§ **Task statement**
Can you transcribe the entries word for word, from the start of the entries through the line holding "864 606 18 9 -25 5.7", with both ends included?

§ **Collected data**
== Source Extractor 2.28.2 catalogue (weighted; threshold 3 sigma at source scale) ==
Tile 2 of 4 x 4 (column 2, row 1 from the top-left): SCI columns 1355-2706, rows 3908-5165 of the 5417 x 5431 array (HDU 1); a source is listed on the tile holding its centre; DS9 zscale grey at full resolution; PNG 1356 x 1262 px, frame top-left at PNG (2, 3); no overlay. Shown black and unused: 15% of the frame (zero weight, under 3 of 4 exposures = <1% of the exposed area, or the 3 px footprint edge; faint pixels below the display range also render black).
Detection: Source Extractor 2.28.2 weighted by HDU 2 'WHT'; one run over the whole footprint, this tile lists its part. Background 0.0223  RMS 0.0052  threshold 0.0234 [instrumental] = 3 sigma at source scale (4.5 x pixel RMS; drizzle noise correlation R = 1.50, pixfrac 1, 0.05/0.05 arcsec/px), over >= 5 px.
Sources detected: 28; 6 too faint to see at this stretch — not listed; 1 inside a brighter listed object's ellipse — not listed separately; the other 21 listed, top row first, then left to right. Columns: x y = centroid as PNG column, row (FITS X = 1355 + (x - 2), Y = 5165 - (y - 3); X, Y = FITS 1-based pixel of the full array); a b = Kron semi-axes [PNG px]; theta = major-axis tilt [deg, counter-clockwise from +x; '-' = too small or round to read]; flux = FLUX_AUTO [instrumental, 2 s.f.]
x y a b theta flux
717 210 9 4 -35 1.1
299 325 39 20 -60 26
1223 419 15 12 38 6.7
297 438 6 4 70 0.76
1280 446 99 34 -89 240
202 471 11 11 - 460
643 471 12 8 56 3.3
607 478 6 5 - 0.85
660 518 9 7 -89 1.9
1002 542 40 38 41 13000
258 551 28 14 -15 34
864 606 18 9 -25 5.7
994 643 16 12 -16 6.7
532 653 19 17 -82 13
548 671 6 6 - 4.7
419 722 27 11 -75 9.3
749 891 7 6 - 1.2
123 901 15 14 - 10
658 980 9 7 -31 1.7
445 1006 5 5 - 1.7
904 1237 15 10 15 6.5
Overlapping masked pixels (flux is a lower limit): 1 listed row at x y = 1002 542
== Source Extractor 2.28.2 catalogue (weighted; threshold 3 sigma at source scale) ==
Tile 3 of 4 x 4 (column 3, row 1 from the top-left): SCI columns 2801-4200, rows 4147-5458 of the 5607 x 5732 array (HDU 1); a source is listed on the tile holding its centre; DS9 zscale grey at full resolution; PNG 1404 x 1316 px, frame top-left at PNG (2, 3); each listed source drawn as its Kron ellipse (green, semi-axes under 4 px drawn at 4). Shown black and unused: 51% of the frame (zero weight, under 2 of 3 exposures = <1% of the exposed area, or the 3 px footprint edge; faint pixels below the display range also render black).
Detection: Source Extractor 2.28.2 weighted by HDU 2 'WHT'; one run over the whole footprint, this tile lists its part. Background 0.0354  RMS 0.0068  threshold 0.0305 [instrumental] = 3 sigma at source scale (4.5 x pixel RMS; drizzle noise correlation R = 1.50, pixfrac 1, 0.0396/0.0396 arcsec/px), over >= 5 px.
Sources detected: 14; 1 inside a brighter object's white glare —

§ **Right answer**
== Source Extractor 2.28.2 catalogue (weighted; threshold 3 sigma at source scale) ==
Tile 2 of 4 x 4 (column 2, row 1 from the top-left): SCI columns 1355-2706, rows 3908-5165 of the 5417 x 5431 array (HDU 1); a source is listed on the tile holding its centre; DS9 zscale grey at full resolution; PNG 1356 x 1262 px, frame top-left at PNG (2, 3); no overlay. Shown black and unused: 15% of the frame (zero weight, under 3 of 4 exposures = <1% of the exposed area, or the 3 px footprint edge; faint pixels below the display range also render black).
Detection: Source Extractor 2.28.2 weighted by HDU 2 'WHT'; one run over the whole footprint, this tile lists its part. Background 0.0223  RMS 0.0052  threshold 0.0234 [instrumental] = 3 sigma at source scale (4.5 x pixel RMS; drizzle noise correlation R = 1.50, pixfrac 1, 0.05/0.05 arcsec/px), over >= 5 px.
Sources detected: 28; 6 too faint to see at this stretch — not listed; 1 inside a brighter listed object's ellipse — not listed separately; the other 21 listed, top row first, then left to right. Columns: x y = centroid as PNG column, row (FITS X = 1355 + (x - 2), Y = 5165 - (y - 3); X, Y = FITS 1-based pixel of the full array); a b = Kron semi-axes [PNG px]; theta = major-axis tilt [deg, counter-clockwise from +x; '-' = too small or round to read]; flux = FLUX_AUTO [instrumental, 2 s.f.]
x y a b theta flux
717 210 9 4 -35 1.1
299 325 39 20 -60 26
1223 419 15 12 38 6.7
297 438 6 4 70 0.76
1280 446 99 34 -89 240
202 471 11 11 - 460
643 471 12 8 56 3.3
607 478 6 5 - 0.85
660 518 9 7 -89 1.9
1002 542 40 38 41 13000
258 551 28 14 -15 34
864 606 18 9 -25 5.7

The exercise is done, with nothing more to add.